Intel® oneAPI DPC++/C++ Compiler Developer Guide and Reference

ID 767253
Date 3/22/2024
Public

A newer version of this document is available. Customers should click here to go to the newest version.

Document Table of Contents

Capabilities of C++ SIMD Classes

The fundamental capabilities of each C++ SIMD class include:

  • Computation

  • Horizontal data support

  • Branch compression/elimination

  • Caching hints

Understanding each of these capabilities and how they interact is crucial to achieving desired results.

Computation

The SIMD C++ classes contain vertical operator support for most arithmetic operations, including shifting and saturation.

Computation operations include: +, -, *, /, reciprocal ( rcp and rcp_nr ), square root (sqrt), and reciprocal square root ( rsqrt and rsqrt_nr ).

Operations rcp and rsqrt are approximating instructions with very short latencies that produce results with at least 12 bits of accuracy. You may get a different answer if used on non-Intel processors. Operations rcp_nr and rsqrt_nr use software refining techniques to enhance the accuracy of the approximations, with a minimal impact on performance. (The nr stands for Newton-Raphson, a mathematical technique for improving performance using an approximate result.)

Horizontal Data Support

The C++ SIMD classes provide horizontal support for some arithmetic operations. The term horizontal indicates computation across the elements of one vector, as opposed to the vertical, element-by-element operations on two different vectors.

The add_horizontal, unpack_low and pack_sat functions are examples of horizontal data support. This support enables certain algorithms that cannot exploit the full potential of SIMD instructions.

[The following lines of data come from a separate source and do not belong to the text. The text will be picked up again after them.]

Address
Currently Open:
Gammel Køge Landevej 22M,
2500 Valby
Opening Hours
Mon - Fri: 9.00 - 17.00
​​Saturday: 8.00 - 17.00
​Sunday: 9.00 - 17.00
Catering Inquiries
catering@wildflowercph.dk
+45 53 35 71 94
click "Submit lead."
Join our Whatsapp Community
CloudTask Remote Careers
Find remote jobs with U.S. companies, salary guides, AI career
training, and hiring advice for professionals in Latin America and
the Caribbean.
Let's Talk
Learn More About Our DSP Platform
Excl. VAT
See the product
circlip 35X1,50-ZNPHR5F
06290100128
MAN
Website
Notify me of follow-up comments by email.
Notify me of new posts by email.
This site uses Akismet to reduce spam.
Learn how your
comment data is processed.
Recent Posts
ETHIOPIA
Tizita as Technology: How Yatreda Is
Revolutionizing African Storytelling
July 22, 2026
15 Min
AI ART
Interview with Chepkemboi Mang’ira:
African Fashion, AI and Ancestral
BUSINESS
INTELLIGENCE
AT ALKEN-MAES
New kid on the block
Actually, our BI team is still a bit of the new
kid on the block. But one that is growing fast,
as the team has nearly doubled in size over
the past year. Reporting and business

Shuffle intrinsics are another example of horizontal data flow. Shuffle intrinsics are not expressed in the C++ classes due to their immediate arguments. However, the C++ class implementation enables you to mix shuffle intrinsics with the other C++ functions. For example:

F32vec4 fveca, fvecb, fvecd; 
fveca += fvecb; 
fvecd = _mm_shuffle_ps(fveca,fvecb,0);

Branch Compression and Elimination

Branching in SIMD architectures can be complicated and expensive. The SIMD C++ classes provide functions to eliminate branches, using logical operations, max and min functions, conditional selects, and compares. Consider the following example:

short a[4], b[4], c[4];
for (i=0; i<4; i++) 
c[i] = a[i] > b[i] ? a[i] : b[i];

This operation is independent of the value of i. For each i, the result could be either A or B depending on the actual values. A simple way of removing the branch altogether is to use the select_gt function, as follows:

Is16vec4 a, b, c 
c = select_gt(a, b, a, b)

Caching Hints

Intel® Streaming SIMD Extensions provide prefetching and streaming hints. Prefetching data can minimize the effects of memory latency. Streaming hints allow you to indicate that certain data should not be cached.